## Task instructions
Arrange the records from the line with "genus: Piper" up to and including the line with "island: Pohnpei [Ponape]" as a JSON list of strings, one string per line, leaving out blank lines.

[Collection entries]
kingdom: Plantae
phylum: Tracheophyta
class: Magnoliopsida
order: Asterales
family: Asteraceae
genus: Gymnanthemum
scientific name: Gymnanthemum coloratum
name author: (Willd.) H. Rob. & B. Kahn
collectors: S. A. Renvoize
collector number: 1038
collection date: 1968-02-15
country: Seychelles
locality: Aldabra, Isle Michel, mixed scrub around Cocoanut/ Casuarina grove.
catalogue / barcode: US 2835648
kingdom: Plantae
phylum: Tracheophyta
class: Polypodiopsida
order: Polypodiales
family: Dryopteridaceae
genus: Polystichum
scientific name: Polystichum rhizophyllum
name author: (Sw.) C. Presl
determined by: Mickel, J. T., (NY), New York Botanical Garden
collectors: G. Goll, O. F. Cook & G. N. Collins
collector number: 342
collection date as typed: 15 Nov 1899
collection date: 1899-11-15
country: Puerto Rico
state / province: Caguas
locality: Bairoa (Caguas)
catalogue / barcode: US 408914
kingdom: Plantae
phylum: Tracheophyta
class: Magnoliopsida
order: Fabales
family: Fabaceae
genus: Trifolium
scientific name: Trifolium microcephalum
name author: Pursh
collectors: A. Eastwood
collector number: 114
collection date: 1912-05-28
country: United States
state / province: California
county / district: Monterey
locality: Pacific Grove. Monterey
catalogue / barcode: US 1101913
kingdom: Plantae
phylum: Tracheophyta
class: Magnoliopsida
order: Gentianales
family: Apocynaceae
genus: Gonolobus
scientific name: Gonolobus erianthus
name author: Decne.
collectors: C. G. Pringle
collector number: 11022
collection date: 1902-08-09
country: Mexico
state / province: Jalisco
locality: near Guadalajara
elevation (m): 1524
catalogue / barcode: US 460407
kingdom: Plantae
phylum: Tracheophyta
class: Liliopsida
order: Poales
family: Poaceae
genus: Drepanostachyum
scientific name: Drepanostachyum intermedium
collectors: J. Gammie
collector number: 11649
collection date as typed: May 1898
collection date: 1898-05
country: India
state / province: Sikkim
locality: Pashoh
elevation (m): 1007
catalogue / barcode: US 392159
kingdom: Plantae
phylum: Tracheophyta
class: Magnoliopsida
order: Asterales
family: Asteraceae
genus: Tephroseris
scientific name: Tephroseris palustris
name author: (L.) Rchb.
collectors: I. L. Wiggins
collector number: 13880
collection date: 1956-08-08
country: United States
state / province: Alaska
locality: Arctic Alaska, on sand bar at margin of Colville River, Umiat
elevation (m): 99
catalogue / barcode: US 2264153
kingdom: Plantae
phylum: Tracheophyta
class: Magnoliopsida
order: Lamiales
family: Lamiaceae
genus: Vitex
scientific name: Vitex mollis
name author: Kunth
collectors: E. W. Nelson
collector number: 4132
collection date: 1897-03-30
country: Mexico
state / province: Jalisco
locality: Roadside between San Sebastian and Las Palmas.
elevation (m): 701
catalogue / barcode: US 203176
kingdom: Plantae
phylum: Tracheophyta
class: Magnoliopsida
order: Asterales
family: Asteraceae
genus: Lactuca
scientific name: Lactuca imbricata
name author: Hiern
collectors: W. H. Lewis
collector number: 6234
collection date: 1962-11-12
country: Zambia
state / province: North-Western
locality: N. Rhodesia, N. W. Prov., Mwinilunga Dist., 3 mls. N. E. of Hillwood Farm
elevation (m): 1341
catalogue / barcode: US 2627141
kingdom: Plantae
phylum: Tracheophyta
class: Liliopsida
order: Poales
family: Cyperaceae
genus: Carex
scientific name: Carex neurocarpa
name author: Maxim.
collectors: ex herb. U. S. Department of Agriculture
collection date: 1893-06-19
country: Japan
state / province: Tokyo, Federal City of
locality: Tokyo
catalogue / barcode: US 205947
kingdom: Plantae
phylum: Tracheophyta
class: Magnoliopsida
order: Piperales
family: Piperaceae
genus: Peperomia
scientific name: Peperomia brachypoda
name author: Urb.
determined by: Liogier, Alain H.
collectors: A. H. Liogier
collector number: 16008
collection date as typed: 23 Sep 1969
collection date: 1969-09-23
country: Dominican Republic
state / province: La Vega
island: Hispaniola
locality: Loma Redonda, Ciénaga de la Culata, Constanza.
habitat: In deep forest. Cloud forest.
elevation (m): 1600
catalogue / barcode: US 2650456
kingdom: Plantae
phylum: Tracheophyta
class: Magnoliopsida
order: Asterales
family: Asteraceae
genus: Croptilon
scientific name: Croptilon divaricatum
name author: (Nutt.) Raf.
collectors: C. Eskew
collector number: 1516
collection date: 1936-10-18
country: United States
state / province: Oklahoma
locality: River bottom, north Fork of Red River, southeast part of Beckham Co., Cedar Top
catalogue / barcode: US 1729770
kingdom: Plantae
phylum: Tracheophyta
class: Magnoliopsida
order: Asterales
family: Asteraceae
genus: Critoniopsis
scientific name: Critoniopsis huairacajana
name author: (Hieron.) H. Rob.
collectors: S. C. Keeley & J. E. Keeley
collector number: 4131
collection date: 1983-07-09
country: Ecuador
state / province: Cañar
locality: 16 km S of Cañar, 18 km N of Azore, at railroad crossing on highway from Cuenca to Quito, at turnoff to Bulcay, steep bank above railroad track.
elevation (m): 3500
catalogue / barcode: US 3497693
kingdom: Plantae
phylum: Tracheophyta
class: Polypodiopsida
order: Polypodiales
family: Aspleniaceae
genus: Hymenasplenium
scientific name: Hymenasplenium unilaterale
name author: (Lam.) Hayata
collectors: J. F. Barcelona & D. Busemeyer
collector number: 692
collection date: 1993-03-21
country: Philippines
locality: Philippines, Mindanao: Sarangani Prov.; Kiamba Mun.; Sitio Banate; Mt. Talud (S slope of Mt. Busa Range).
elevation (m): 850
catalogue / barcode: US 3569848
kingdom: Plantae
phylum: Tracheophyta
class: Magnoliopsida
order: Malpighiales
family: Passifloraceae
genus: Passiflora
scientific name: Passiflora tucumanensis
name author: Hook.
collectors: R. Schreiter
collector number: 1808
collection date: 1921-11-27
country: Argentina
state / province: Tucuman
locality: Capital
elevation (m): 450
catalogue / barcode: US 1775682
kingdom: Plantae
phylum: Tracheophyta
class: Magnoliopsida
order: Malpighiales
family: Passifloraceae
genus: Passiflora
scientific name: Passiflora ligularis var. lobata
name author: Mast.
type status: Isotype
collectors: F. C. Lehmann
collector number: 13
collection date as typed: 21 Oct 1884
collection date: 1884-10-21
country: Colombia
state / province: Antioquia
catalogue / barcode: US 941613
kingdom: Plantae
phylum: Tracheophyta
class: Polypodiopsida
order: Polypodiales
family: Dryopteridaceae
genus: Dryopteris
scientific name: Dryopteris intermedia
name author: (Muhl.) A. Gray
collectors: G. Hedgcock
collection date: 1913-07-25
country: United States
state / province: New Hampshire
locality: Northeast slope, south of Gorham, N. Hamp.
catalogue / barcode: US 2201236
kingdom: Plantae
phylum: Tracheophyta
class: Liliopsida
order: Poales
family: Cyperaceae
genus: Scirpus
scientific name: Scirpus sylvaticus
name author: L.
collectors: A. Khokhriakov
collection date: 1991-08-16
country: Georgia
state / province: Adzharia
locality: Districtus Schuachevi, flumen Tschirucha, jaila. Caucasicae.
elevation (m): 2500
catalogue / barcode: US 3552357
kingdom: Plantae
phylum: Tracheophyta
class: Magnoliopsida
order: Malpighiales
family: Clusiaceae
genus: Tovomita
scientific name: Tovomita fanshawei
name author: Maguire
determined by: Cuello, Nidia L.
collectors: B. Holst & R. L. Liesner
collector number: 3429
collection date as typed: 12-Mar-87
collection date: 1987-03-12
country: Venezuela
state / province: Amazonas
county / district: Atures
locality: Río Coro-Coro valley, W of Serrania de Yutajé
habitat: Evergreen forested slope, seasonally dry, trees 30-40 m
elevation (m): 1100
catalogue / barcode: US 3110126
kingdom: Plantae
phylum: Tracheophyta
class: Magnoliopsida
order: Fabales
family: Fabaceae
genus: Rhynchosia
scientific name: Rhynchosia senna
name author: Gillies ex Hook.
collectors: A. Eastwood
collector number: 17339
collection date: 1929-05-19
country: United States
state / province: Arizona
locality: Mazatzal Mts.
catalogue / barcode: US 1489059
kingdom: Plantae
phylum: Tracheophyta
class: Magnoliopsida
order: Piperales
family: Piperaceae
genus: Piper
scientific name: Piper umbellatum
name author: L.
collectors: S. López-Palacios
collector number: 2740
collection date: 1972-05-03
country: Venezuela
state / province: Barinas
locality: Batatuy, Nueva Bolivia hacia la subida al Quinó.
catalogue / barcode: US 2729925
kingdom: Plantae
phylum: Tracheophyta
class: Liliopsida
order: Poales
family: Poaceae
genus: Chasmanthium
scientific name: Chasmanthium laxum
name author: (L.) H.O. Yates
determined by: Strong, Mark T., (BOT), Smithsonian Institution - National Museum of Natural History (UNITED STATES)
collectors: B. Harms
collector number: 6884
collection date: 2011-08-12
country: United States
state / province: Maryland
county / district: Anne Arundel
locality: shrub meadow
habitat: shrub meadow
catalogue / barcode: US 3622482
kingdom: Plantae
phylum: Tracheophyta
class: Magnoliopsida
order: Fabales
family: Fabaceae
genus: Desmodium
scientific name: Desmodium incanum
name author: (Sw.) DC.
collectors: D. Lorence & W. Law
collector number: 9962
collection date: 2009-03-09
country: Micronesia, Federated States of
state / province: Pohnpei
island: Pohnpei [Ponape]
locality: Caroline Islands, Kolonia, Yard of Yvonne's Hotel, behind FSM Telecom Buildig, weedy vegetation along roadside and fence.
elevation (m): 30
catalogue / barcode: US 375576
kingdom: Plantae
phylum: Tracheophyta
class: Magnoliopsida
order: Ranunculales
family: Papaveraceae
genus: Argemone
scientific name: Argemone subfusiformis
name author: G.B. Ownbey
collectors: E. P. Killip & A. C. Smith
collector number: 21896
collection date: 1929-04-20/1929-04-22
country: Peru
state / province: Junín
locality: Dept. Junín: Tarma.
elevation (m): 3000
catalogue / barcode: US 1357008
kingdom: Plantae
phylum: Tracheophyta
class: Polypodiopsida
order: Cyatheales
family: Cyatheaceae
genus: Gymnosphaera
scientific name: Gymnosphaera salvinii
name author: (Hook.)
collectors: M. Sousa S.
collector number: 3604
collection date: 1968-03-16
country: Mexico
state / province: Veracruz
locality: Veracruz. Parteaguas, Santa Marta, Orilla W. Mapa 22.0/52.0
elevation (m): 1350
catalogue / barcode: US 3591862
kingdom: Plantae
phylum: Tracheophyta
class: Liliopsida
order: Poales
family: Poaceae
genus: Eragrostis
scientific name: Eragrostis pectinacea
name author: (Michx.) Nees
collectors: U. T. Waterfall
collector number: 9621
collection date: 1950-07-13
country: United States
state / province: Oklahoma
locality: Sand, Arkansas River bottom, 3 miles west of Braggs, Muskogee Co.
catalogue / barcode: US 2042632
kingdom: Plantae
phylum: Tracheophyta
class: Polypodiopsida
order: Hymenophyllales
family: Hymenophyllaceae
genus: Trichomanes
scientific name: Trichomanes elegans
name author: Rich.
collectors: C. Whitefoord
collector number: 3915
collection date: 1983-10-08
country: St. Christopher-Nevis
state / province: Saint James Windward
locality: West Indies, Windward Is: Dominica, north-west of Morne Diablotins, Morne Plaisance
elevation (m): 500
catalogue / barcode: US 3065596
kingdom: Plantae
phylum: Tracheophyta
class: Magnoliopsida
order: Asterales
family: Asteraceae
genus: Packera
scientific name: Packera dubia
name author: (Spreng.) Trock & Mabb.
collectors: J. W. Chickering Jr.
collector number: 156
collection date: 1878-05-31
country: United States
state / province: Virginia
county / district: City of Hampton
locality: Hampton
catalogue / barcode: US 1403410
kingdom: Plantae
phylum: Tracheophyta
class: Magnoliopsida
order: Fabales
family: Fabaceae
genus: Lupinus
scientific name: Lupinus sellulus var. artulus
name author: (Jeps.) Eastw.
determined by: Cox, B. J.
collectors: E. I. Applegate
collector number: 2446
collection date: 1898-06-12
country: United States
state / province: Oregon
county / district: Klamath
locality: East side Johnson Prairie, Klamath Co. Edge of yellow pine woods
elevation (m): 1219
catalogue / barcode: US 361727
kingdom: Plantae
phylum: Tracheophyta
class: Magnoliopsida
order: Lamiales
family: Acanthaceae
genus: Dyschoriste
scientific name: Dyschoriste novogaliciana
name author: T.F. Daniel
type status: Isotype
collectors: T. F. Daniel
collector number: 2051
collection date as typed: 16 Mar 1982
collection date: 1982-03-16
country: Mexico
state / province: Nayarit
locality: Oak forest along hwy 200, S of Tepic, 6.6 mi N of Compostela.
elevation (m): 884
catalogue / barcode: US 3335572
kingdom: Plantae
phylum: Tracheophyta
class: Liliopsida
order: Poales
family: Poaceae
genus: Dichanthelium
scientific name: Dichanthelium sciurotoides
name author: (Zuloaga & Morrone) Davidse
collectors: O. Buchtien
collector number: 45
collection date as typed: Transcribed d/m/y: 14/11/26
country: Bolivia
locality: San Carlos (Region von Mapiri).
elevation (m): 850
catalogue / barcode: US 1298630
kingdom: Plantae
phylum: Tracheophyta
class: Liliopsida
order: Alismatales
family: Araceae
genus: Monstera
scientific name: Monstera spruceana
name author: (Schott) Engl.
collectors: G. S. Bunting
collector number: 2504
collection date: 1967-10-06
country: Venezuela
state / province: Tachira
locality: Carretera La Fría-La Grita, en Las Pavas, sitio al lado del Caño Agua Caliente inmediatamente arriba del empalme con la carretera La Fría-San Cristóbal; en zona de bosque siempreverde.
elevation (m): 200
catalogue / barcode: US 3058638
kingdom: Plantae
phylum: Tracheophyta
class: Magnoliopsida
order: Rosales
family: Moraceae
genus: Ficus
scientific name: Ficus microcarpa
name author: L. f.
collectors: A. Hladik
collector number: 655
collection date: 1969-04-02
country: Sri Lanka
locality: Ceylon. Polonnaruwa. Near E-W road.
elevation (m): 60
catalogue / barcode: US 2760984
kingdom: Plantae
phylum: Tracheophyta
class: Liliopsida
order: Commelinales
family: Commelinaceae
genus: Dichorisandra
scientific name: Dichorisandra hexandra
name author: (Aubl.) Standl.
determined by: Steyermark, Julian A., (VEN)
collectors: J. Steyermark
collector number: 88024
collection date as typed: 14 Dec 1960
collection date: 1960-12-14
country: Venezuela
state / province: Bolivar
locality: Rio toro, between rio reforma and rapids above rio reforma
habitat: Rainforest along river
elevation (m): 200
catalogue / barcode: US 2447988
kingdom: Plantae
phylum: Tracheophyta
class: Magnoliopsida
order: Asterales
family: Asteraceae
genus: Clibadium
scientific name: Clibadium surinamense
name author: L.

## Exercise output
[
  "genus: Piper",
  "scientific name: Piper umbellatum",
  "name author: L.",
  "collectors: S. López-Palacios",
  "collector number: 2740",
  "collection date: 1972-05-03",
  "country: Venezuela",
  "state / province: Barinas",
  "locality: Batatuy, Nueva Bolivia hacia la subida al Quinó.",
  "catalogue / barcode: US 2729925",
  "kingdom: Plantae",
  "phylum: Tracheophyta",
  "class: Liliopsida",
  "order: Poales",
  "family: Poaceae",
  "genus: Chasmanthium",
  "scientific name: Chasmanthium laxum",
  "name author: (L.) H.O. Yates",
  "determined by: Strong, Mark T., (BOT), Smithsonian Institution - National Museum of Natural History (UNITED STATES)",
  "collectors: B. Harms",
  "collector number: 6884",
  "collection date: 2011-08-12",
  "country: United States",
  "state / province: Maryland",
  "county / district: Anne Arundel",
  "locality: shrub meadow",
  "habitat: shrub meadow",
  "catalogue / barcode: US 3622482",
  "kingdom: Plantae",
  "phylum: Tracheophyta",
  "class: Magnoliopsida",
  "order: Fabales",
  "family: Fabaceae",
  "genus: Desmodium",
  "scientific name: Desmodium incanum",
  "name author: (Sw.) DC.",
  "collectors: D. Lorence & W. Law",
  "collector number: 9962",
  "collection date: 2009-03-09",
  "country: Micronesia, Federated States of",
  "state / province: Pohnpei",
  "island: Pohnpei [Ponape]"
]